Extracted data records
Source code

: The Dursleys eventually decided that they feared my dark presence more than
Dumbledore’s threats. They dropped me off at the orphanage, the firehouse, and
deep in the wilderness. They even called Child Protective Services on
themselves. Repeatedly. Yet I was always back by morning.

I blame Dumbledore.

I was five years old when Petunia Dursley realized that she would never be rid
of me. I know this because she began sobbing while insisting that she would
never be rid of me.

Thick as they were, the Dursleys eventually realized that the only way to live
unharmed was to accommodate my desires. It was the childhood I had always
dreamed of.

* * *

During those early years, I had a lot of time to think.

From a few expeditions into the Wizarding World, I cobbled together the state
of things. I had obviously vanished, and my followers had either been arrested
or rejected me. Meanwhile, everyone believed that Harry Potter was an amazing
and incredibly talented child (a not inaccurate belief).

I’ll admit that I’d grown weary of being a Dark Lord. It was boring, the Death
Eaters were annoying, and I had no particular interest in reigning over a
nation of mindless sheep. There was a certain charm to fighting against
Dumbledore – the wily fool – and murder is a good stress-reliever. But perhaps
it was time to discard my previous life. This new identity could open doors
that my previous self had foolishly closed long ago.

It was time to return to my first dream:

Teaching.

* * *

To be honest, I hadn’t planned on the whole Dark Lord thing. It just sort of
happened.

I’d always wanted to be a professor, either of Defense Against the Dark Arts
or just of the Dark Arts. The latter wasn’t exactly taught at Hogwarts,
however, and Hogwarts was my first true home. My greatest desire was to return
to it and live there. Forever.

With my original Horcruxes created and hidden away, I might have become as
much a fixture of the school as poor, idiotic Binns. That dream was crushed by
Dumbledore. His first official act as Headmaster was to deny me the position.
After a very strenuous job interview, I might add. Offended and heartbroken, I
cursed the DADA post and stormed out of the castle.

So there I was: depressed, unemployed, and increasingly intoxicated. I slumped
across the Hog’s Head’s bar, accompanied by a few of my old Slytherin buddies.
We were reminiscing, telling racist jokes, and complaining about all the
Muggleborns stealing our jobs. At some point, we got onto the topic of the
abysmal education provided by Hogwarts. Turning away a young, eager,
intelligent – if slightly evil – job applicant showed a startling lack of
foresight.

● **WORK ITEM**: Rewrite all of the records above, changing every instance of "Dark Lord" to "Dark Wizard" and leaving everything else as it stands.

● **ANSWER BOX**:
Source code

: The Dursleys eventually decided that they feared my dark presence more than
Dumbledore’s threats. They dropped me off at the orphanage, the firehouse, and
deep in the wilderness. They even called Child Protective Services on
themselves. Repeatedly. Yet I was always back by morning.

I blame Dumbledore.

I was five years old when Petunia Dursley realized that she would never be rid
of me. I know this because she began sobbing while insisting that she would
never be rid of me.

Thick as they were, the Dursleys eventually realized that the only way to live
unharmed was to accommodate my desires. It was the childhood I had always
dreamed of.

* * *

During those early years, I had a lot of time to think.

From a few expeditions into the Wizarding World, I cobbled together the state
of things. I had obviously vanished, and my followers had either been arrested
or rejected me. Meanwhile, everyone believed that Harry Potter was an amazing
and incredibly talented child (a not inaccurate belief).

I’ll admit that I’d grown weary of being a Dark Wizard. It was boring, the Death
Eaters were annoying, and I had no particular interest in reigning over a
nation of mindless sheep. There was a certain charm to fighting against
Dumbledore – the wily fool – and murder is a good stress-reliever. But perhaps
it was time to discard my previous life. This new identity could open doors
that my previous self had foolishly closed long ago.

It was time to return to my first dream:

Teaching.

* * *

To be honest, I hadn’t planned on the whole Dark Wizard thing. It just sort of
happened.

I’d always wanted to be a professor, either of Defense Against the Dark Arts
or just of the Dark Arts. The latter wasn’t exactly taught at Hogwarts,
however, and Hogwarts was my first true home. My greatest desire was to return
to it and live there. Forever.

With my original Horcruxes created and hidden away, I might have become as
much a fixture of the school as poor, idiotic Binns. That dream was crushed by
Dumbledore. His first official act as Headmaster was to deny me the position.
After a very strenuous job interview, I might add. Offended and heartbroken, I
cursed the DADA post and stormed out of the castle.

So there I was: depressed, unemployed, and increasingly intoxicated. I slumped
across the Hog’s Head’s bar, accompanied by a few of my old Slytherin buddies.
We were reminiscing, telling racist jokes, and complaining about all the
Muggleborns stealing our jobs. At some point, we got onto the topic of the
abysmal education provided by Hogwarts. Turning away a young, eager,
intelligent – if slightly evil – job applicant showed a startling lack of
foresight.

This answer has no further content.